After checking lower in the moments following the 10:30 a.m. ET release of fresh storage data (70 Bcf injection), the natural gas futures market worked its way higher late Thursday morning and afternoon as buyers sided with the seasonal tendency for prices to climb during the month of September. As it turns out, that buying was enough to withstand two distinct selling surges Thursday morning as technical traders attempted to induce a move below key support levels at $4.55 and $4.44. October finished the session at $4.81, up 11.6 cents for the session.

According to the Energy Information Administration, storage increased 70 Bcf to 2,389 Bcf as of Friday, Aug. 29. On face value, the 70 Bcf refill was slightly bullish as it fell near the bottom end of the 70-75 Bcf range of consensus estimates. However, local traders had bet heavily on the number being bullish and had uncharacteristically rallied the October contract to a $4.81 high in the moments before the report was released. The market first dipped following the 70 Bcf report, but then quickly rebounded to etch a new high for the week.

Storage is now 392 Bcf less than last year at this time and 175 Bcf less than the five-year average. With nine weeks left in the typical storage injection season, the market will need to inject an average of 68 Bcf a week to reach the 3,000 Bcf threshold by Nov. 1. Thus far this injection season, the market has stored an average of 88 Bcf a week. Historically, storage injections pick up in the month of September as the weather cools. Early expectations call for an injection next Thursday in the 70-80 Bcf range. Last year at that time the market built 74 Bcf into inventories.

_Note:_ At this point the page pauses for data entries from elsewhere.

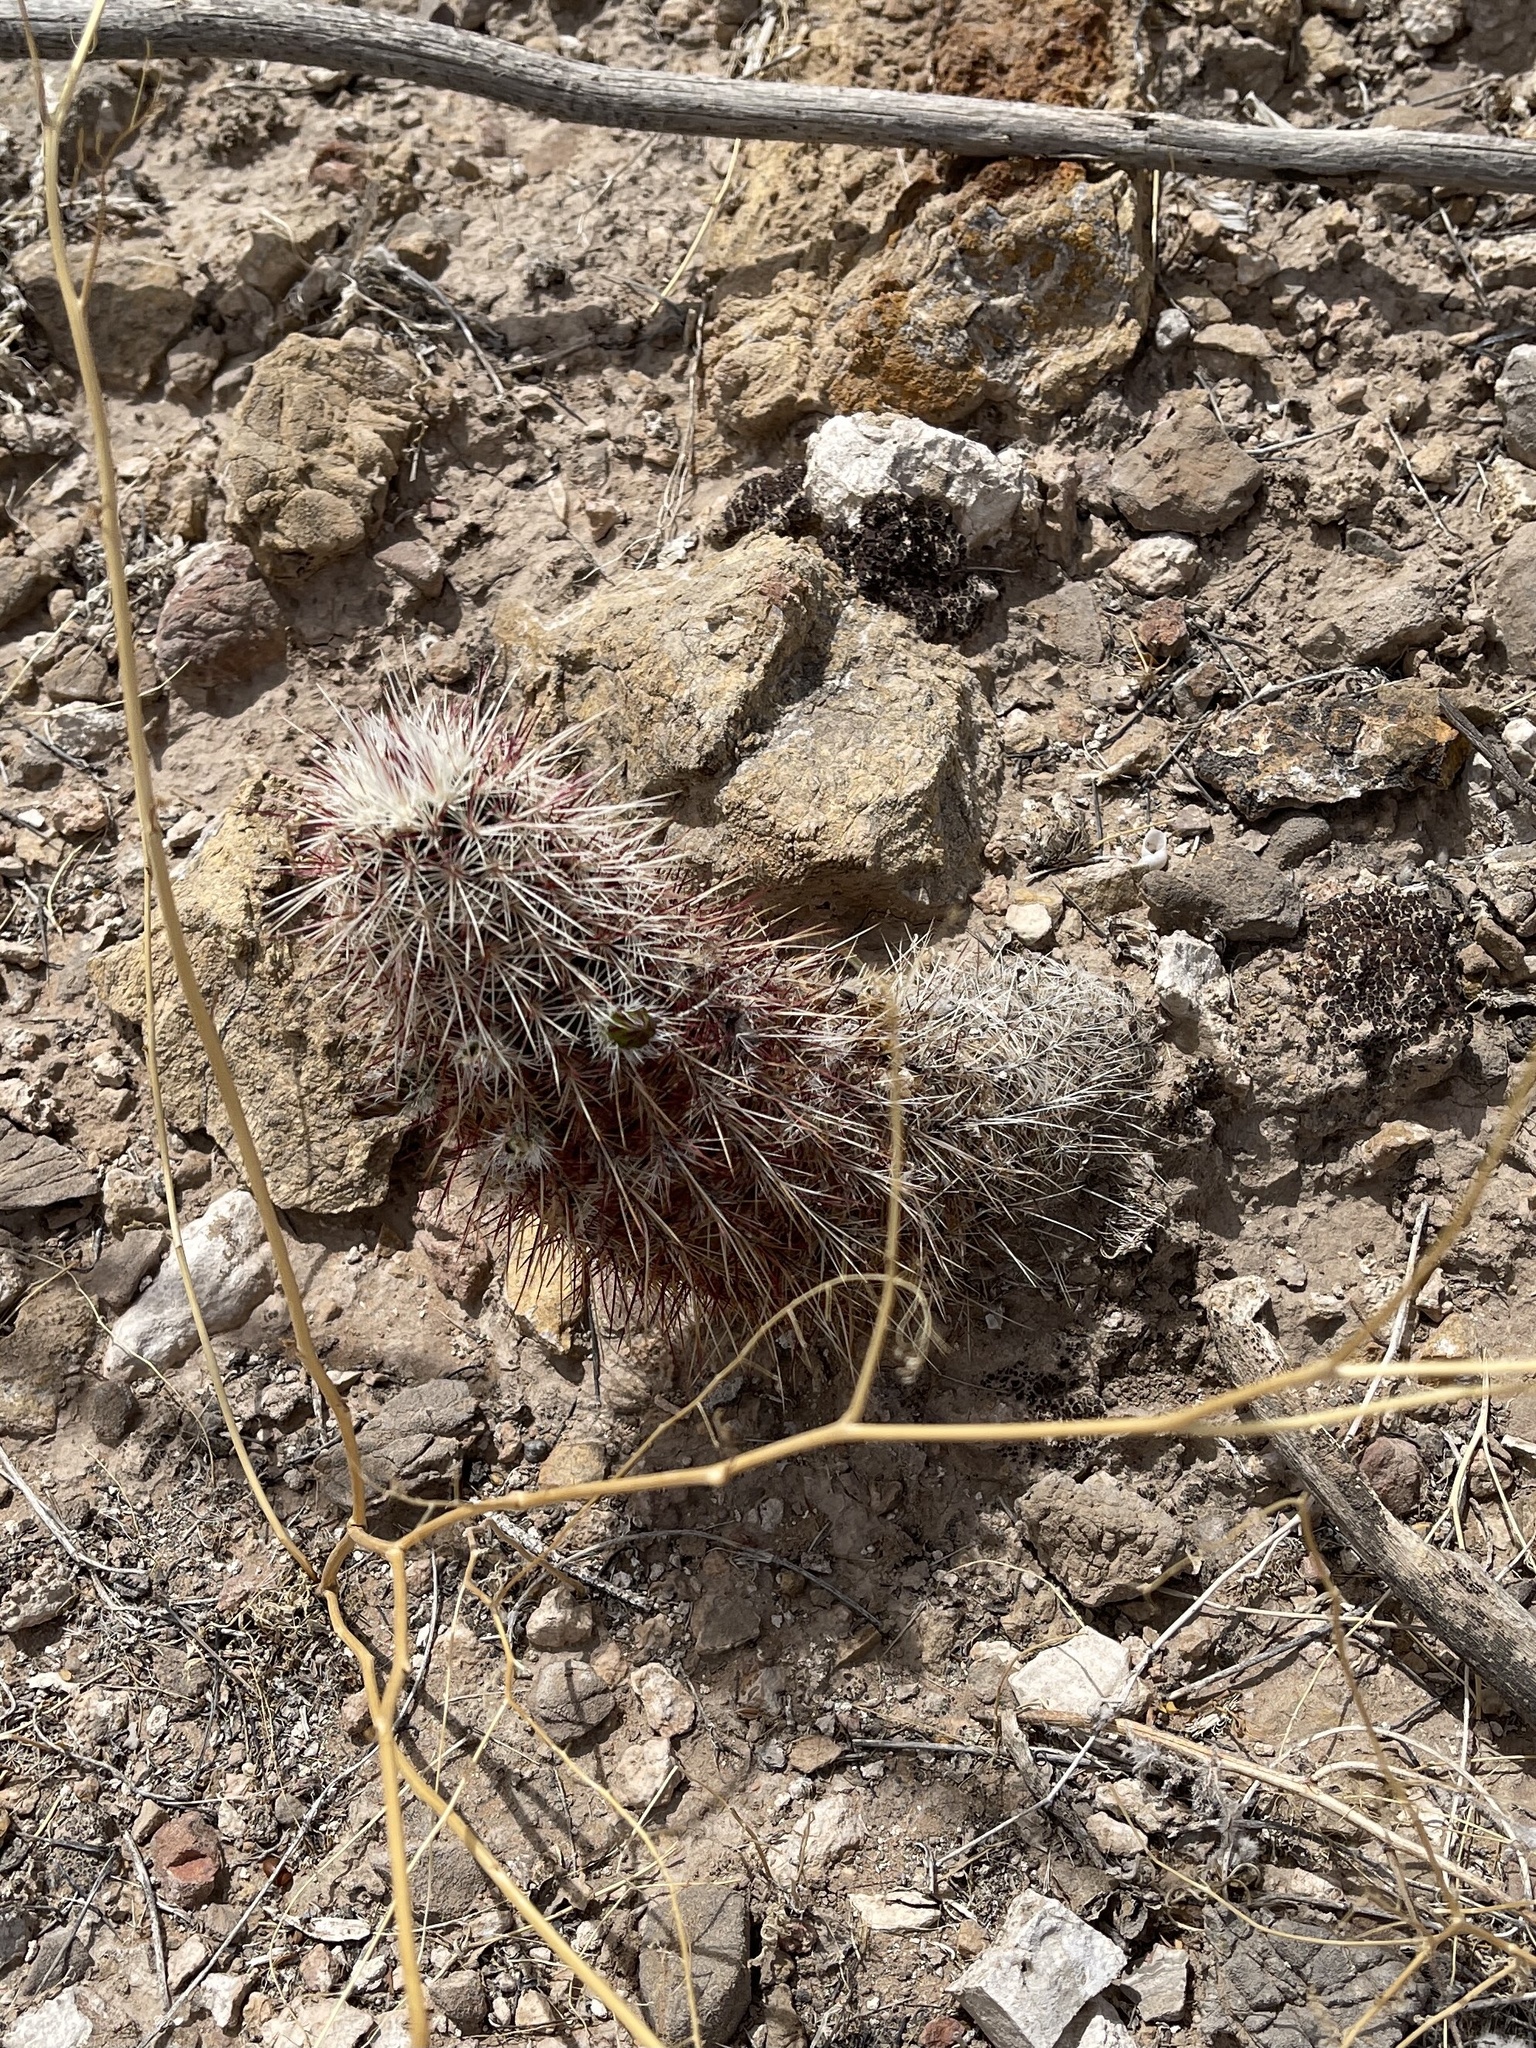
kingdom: Plantae
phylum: Tracheophyta
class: Magnoliopsida
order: Caryophyllales
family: Cactaceae
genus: Echinocereus
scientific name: Echinocereus viridiflorus
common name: Nylon hedgehog cactus
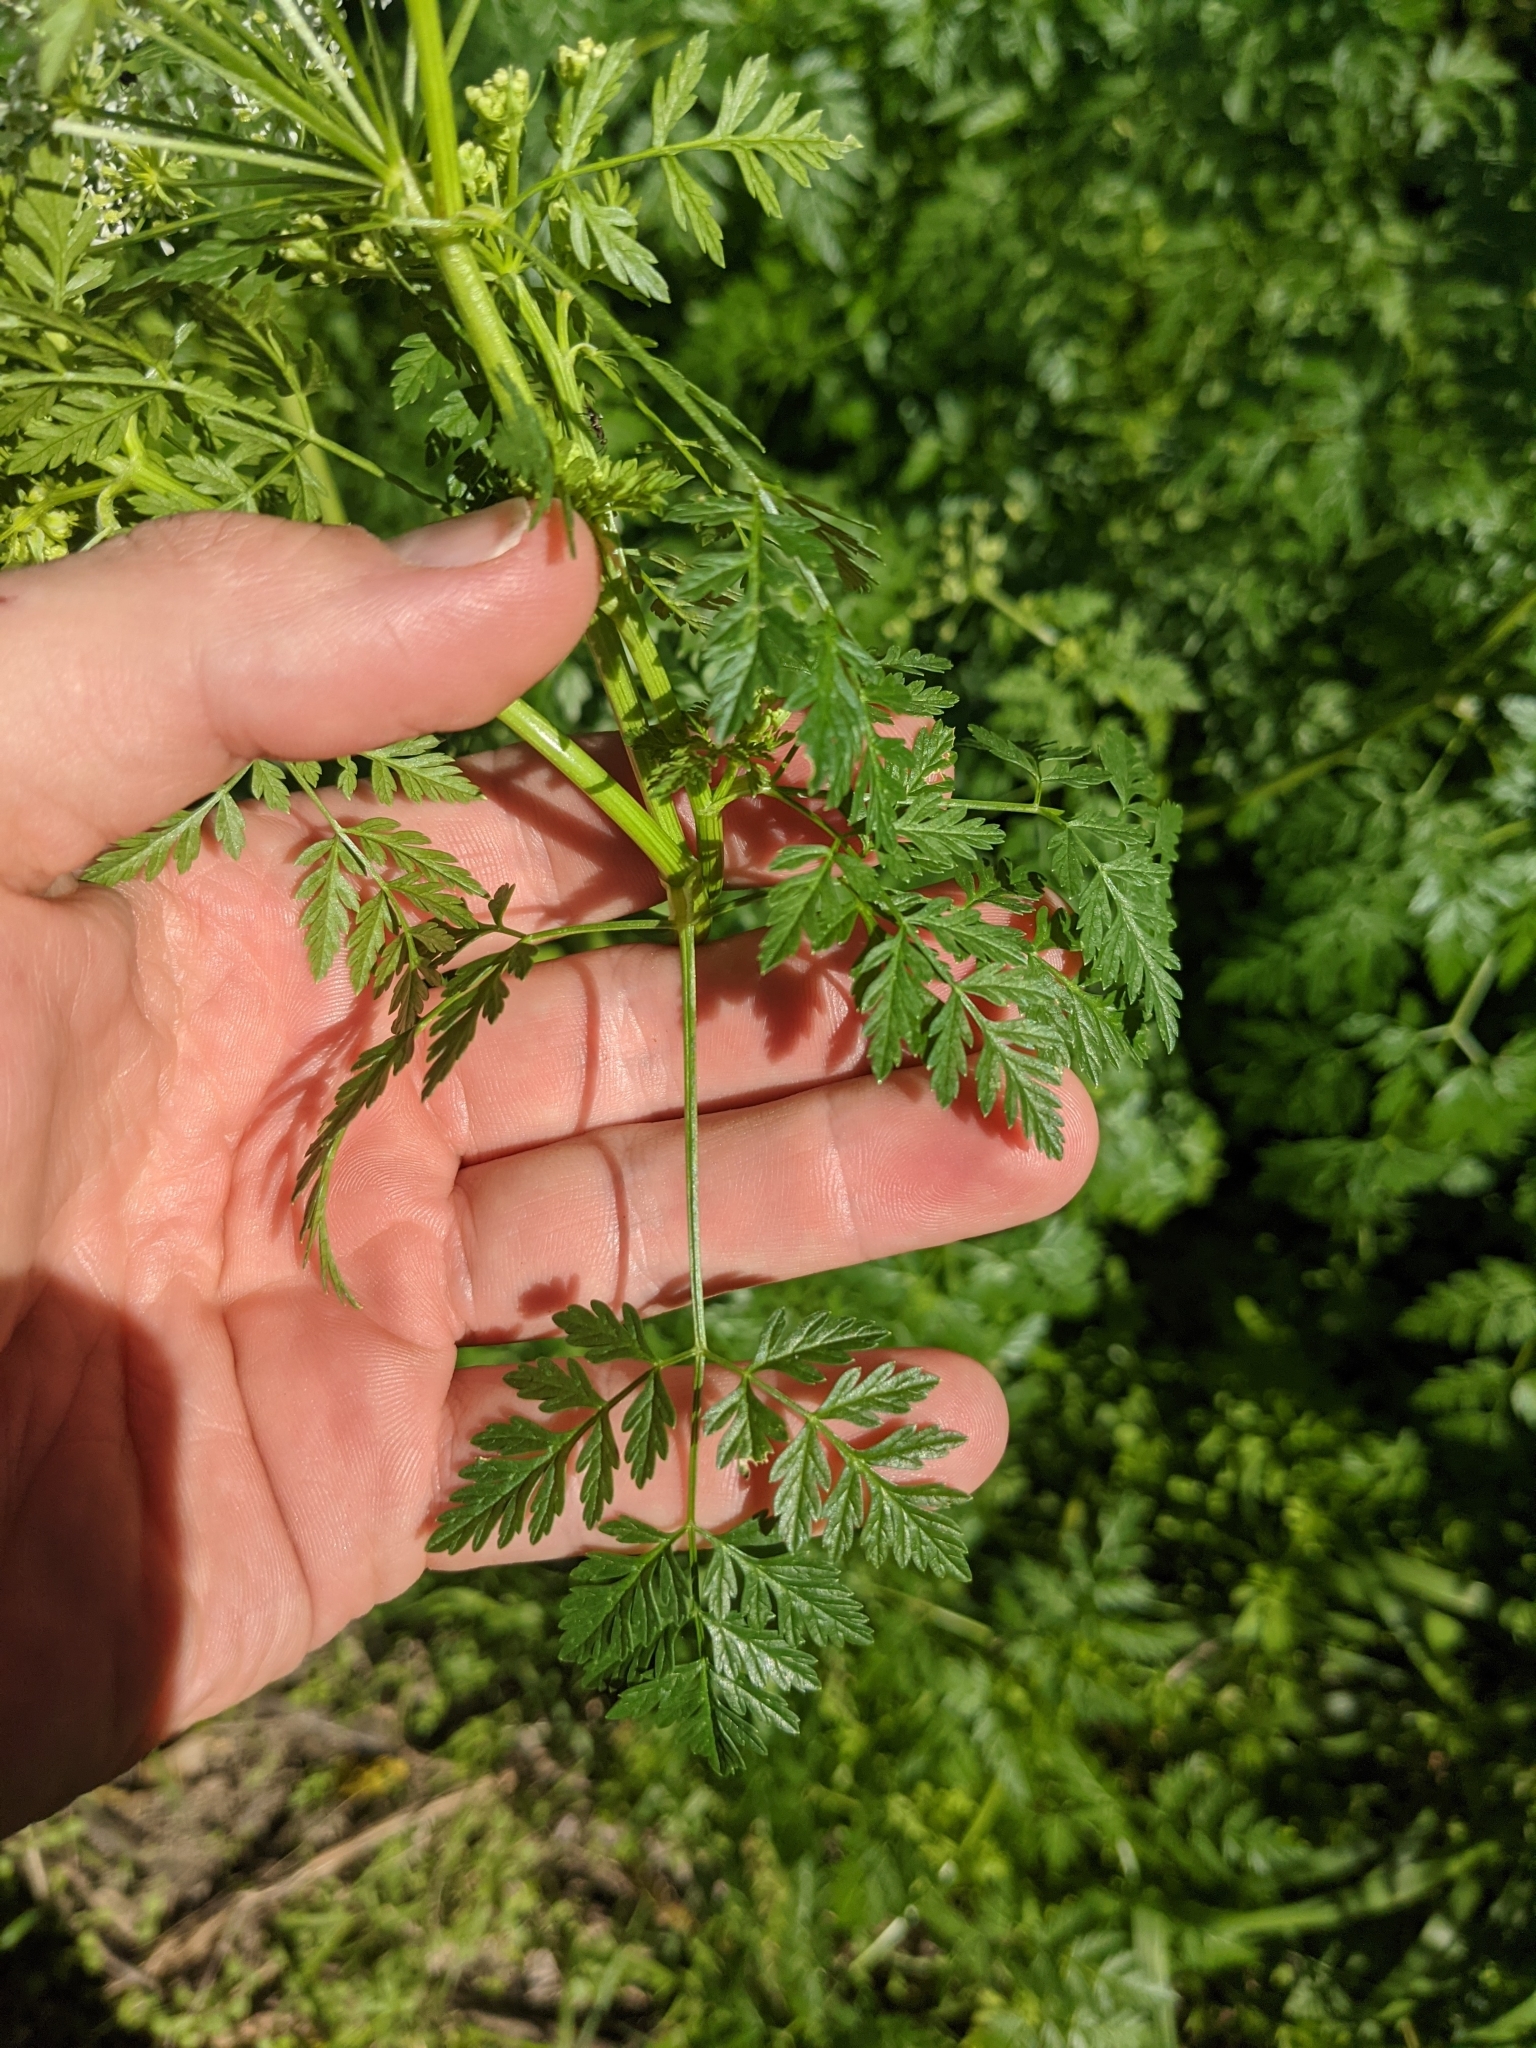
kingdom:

“The number should have been constructive,” said George Leide of Rafferty Technical Research in New York, who was surprised by the market’s post-storage sell-off. “It was 7 Bcf lower than our poll of market participants.” He went on to suggest that the low storage number might be attributable to excess demand caused by remnants of the blackout.

Though admitting that the market’s late morning strength was admirable, Leide will not be convinced the market is out of the woods until a move back above $5.00 is followed by a daily close of $4.93 or higher. “Technically the market has broken down and charts need to be repaired before we can rule out a continuation to the downside.”

Specifically, Leide sees support at $4.44 and might suggest cautiously buying in front of that level. Should the market prove him wrong a sell-stop at $4.37 would limit his losses. “Any longs you put on here you need to be nimble with. The market is not in good shape.”

However, Craig Coberly of GSC Energy in Atlanta was more encouraged by the market’s strength and believes this Thursday’s action could be the prelude to a move back above the $6.00 level. “As discussed before, I’ll initially look for a partial retracement of the decline from the February high, but watch for a more bullish possibility,” he wrote in a note to customers Thursday.

After being skeptical of the market’s chances, Tim Evans of IFR Pegasus in New York has also jumped on the bulls’ bandwagon. “The 70 Bcf in DOE storage injections for last week was on the low end of the range of expectations, although it still managed to better both the 65 Bcf tally from last year as well as the 59 Bcf five-year average refill.” Evans goes on to note that the relatively narrow margin by which the market bettered those benchmarks is constructive and possibly indicative of a shift in the underlying supply and demand. “This may finally be some evidence of the returning industrial demand that was rumored [lost] during the market’s somewhat premature August rally.”